= 1921 Toronto municipal election =

Municipal elections were held in Toronto, Ontario, Canada, on January 1, 1921. Mayor Tommy Church was elected to an unprecedented seventh consecutive term in office.

==Toronto mayor==
Church had first been elected mayor in 1915 and had been reelected every year since.

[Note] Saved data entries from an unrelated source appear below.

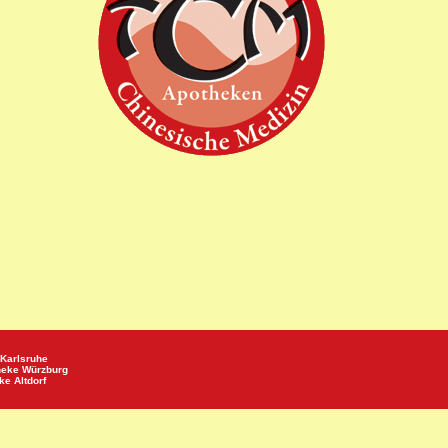
Karlsruhe
heke
Würzburg
eke
Altdorf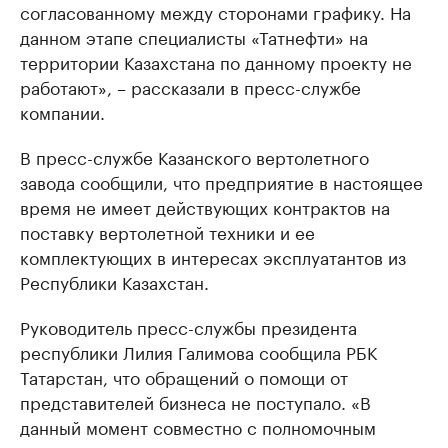
согласованному между сторонами графику. На
данном этапе специалисты «Татнефти» на
территории Казахстана по данному проекту не
работают», – рассказали в пресс-службе
компании.
В пресс-службе Казанского вертолетного
завода сообщили, что предприятие в настоящее
время не имеет действующих контрактов на
поставку вертолетной техники и ее
комплектующих в интересах эксплуатантов из
Республики Казахстан.
Руководитель пресс-службы президента
республики Лилия Галимова сообщила РБК
Татарстан, что обращений о помощи от
представителей бизнеса не поступало. «В
данный момент совместно с полномочным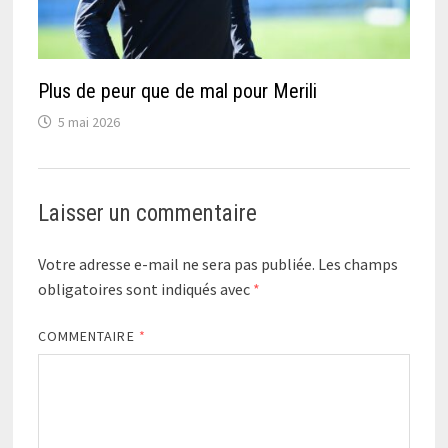
Plus de peur que de mal pour Merili
5 mai 2026
Laisser un commentaire
Votre adresse e-mail ne sera pas publiée.
Les champs
obligatoires sont indiqués avec
*
COMMENTAIRE
*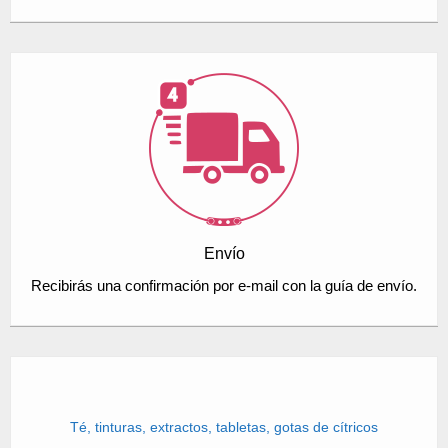
Envío
Recibirás una confirmación por e-mail con la guía de envío.
Té, tinturas, extractos, tabletas, gotas de cítricos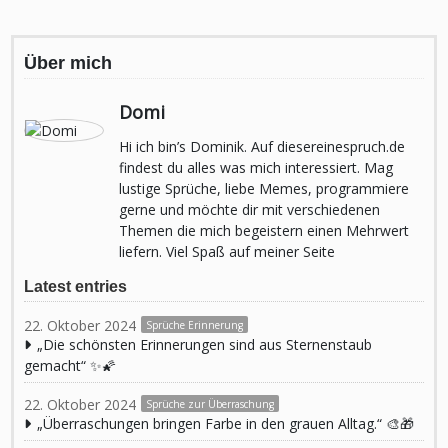
Über mich
Domi
Hi ich bin’s Dominik. Auf diesereinespruch.de
findest du alles was mich interessiert. Mag
lustige Sprüche, liebe Memes, programmiere
gerne und möchte dir mit verschiedenen
Themen die mich begeistern einen Mehrwert
liefern. Viel Spaß auf meiner Seite
Latest entries
22. Oktober 2024
Sprüche Erinnerung
„Die schönsten Erinnerungen sind aus Sternenstaub
gemacht“ ✨🌠
22. Oktober 2024
Sprüche zur Überraschung
„Überraschungen bringen Farbe in den grauen Alltag.“ 🎨🎁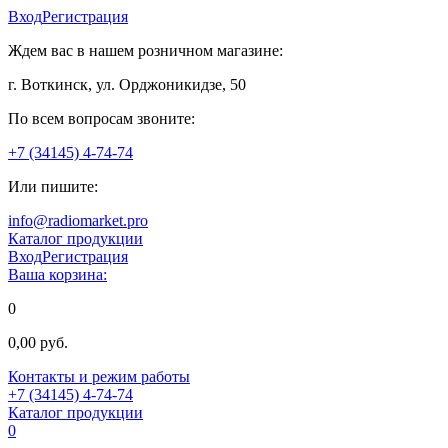
Вход
Регистрация
Ждем вас в нашем розничном магазине:
г. Воткинск, ул. Орджоникидзе, 50
По всем вопросам звоните:
+7 (34145) 4-74-74
Или пишите:
info@radiomarket.pro
Каталог продукции
Вход
Регистрация
Ваша корзина:
0
0,00 руб.
Контакты и режим работы
+7 (34145) 4-74-74
Каталог продукции
0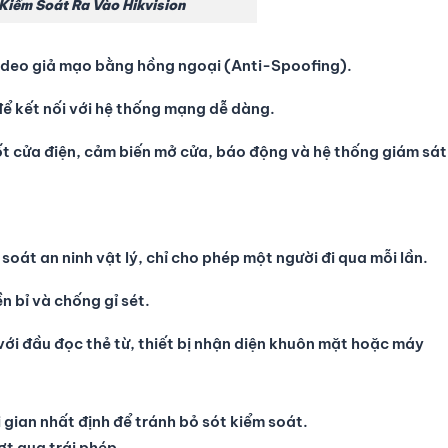
 Kiểm Soát Ra Vào Hikvision
deo giả mạo bằng hồng ngoại (Anti-Spoofing).
để kết nối với hệ thống mạng dễ dàng.
hốt cửa điện, cảm biến mở cửa, báo động và hệ thống giám sát
oát an ninh vật lý, chỉ cho phép một người đi qua mỗi lần.
 bỉ và chống gỉ sét.
với đầu đọc thẻ từ, thiết bị nhận diện khuôn mặt hoặc máy
gian nhất định để tránh bỏ sót kiểm soát.
ợt qua trái phép.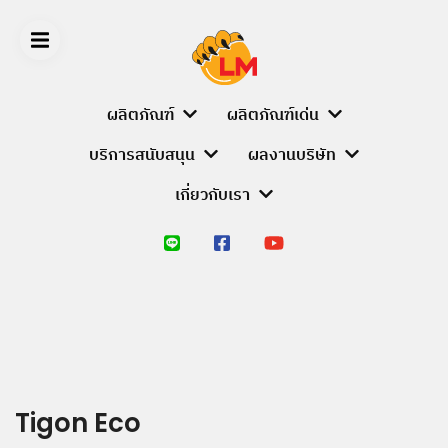
Skip
to
content
ผลิตภัณฑ์
ผลิตภัณฑ์เด่น
บริการสนับสนุน
ผลงานบริษัท
LIGER
เกี่ยวกับเรา
MEDIA
หน้า
หลัก
ผลิตภัณฑ์
PRODUCT
BRANDS
Tigon Eco
ALUMINIUM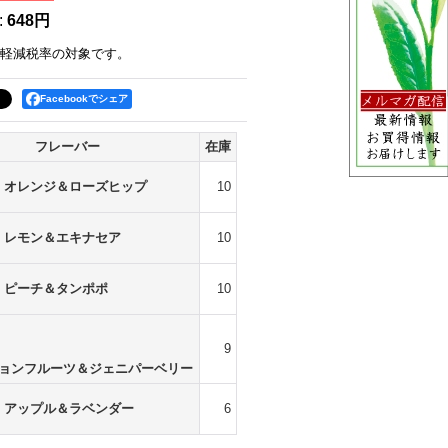
:
648円
軽減税率の対象です。
Facebookでシェア
フレーバー
在庫
1 オレンジ＆ローズヒップ
10
2 レモン＆エキナセア
10
3 ピーチ＆タンポポ
10
9
ッションフルーツ＆ジェニパーベリー
5 アップル＆ラベンダー
6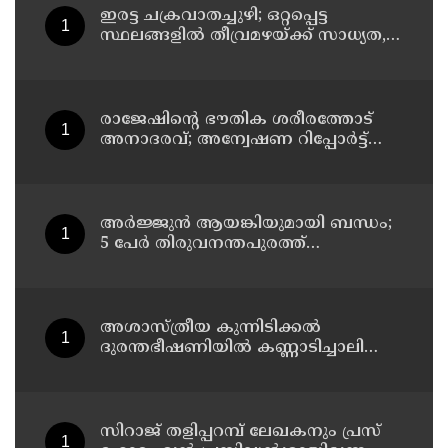
ഇരട്ട ചക്രവാതച്ചുഴി; ഒറ്റപ്പെട്ട
സ്ഥലങ്ങളില്‍ തീവ്രമഴയ്ക്ക് സാധ്യത,
ഓറഞ്ച് അലേർട്ട്
രാജേഷിന്റെ ഭൗതിക ശരീരത്തോട്
അനാദരവ്; അന്വേഷണ റിപ്പോര്‍ട്ട്
ഇന്ന് ജില്ലാ കളക്ടര്‍ക്ക് കൈമാറും
അർജ്ജുൻ ആയങ്കിയുമായി ബന്ധം;
5 പേർ തിരുവനന്തപുരത്ത്
കസ്റ്റഡിയിൽ
അശാസ്ത്രീയ കുന്നിടിക്കൽ
ദുരന്തഭീഷണിയിൽ കണ്ണാടിച്ചാലിലെ
കുടുംബങ്ങൾ
സിറാജ് തളിപ്പറമ്പ് ലേഖകനും പ്രസ്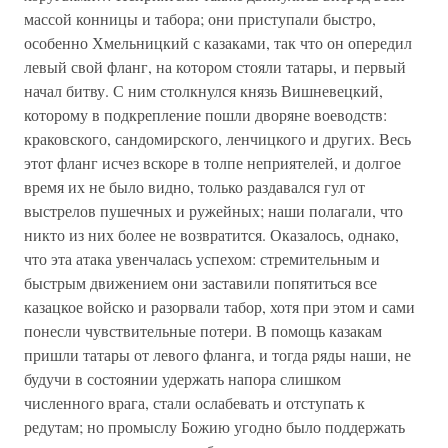
массой конницы и табора; они приступали быстро,
особенно Хмельницкий с казаками, так что он опередил
левый свой фланг, на котором стояли татары, и первый
начал битву. С ним столкнулся князь Вишневецкий,
которому в подкрепление пошли дворяне воеводств:
краковского, сандомирского, ленчицкого и других. Весь
этот фланг исчез вскоре в толпе неприятелей, и долгое
время их не было видно, только раздавался гул от
выстрелов пушечных и ружейных; наши полагали, что
никто из них более не возвратится. Оказалось, однако,
что эта атака увенчалась успехом: стремительным и
быстрым движением они заставили попятиться все
казацкое войско и разорвали табор, хотя при этом и сами
понесли чувствительные потери. В помощь казакам
пришли татары от левого фланга, и тогда ряды наши, не
будучи в состоянии удержать напора слишком
численного врага, стали ослабевать и отступать к
редутам; но промыслу Божию угодно было поддержать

He was opposed by Sam McBride, who had also challenged Church for the mayoralty in the previous election.

- Results
Tommy Church - 35,959
Sam McBride - 19,966

==Board of Control==
Two sitting members of the Board of Control were defeated: J. George Ramsden and R.H. Cameron.

- Results
Charles A. Maguire (incumbent) - 34,141
Wesley Hiltz - 22,615
Joseph Gibbons (incumbent) - 18,612
A.R. Nesbitt - 19,202
William D. Robbins - 18,015
R.H. Cameron (incumbent) - 17,872
J. George Ramsden (incumbent) - 17,393
Herbert Henry Ball - 16,911

==City council==
- Ward 1 (Riverdale)
Richard Honeyford (incumbent) - 3,637
F.M. Johnson (incumbent) - 3,829
A.H. Wagstaff - 2,807
W.A. Summerville - 2,447
W.J. Story - 1,106
A.J. Stubbings - 944
J.E. Barnett - 872
W.J. Carmichael - 275
T. Rennick - 257
W.S.B. Armstrong - 195

- Ward 2 (Cabbagetown and Rosedale)
John Winnett (incumbent) - 3,436
Charles A. Risk (incumbent) - 3,086
J.R. Beamish (incumbent) - 2,836
J.M. Day - 1,402
Frederick Hogg - 1,190
W.J. Street - 966
Andrew Ruppert - 535
K. Frawley - 494

- Ward 3 (Central Business District and The Ward)
Alfred Burgess (incumbent) - 2,685
George Rose - 1,867
Constance Hamilton (incumbent) - 1,815
F.W. Johnston (incumbent) - 1,614
C.A. Reed - 1,608
Aubrey Bond - 1,604
Andrew Carrick - 1,182
Robert Morse - 211

- Ward 4 (Kensington Market and Garment District)
John Cowan (incumbent) - 2,698
Ethel Small - 2,616
Joseph Singer (incumbent) - 2,413
A.G. McIntyre - 2,063
C.W. Mogridge - 811
Lewis LeGrow - 431

- Ward 5 (Trinity-Bellwoods)
Clifford Blackburn (incumbent) - 4,699
James Phinnemore (incumbent) - 4,103
A.E. Hacker - 3,619
W.R. Plewman (incumbent) - 3,448
R.H. Palmer - 1,040
J.J. Hubbard - 1,033
A. Plenty - 818

- Ward 6 (Davenport and Parkdale)
George Birdsall (incumbent) - 7,289
D.C. MacGregor (incumbent) - 6,919
Brook Sykes (incumbent) - 6,581
Earl Hodgson - 1,900
Hattie Stevens - 1,706
R.J. Bradfield - 1,456
R.J. Kirk - 1,305

- Ward 7 (West Toronto Junction)
Samuel Ryding (incumbent) - 2,257
Frank Whetter (incumbent) - 2,130
H.M Davy - 1,894
A. Chisholm - 1,418
James Simpson - 1,142

- Ward 8 (East Toronto)
Frederick Baker (incumbent) - 3,069
George Cruise - 2,745
Frances Maxwell (incumbent) - 2,499
W.H. Ford - 1,673
H. Ingram - 960
Hector Demers - 931
F.P. England - 608

Results taken from the January 2, 1921 Toronto Daily Star and might not exactly match final tallies.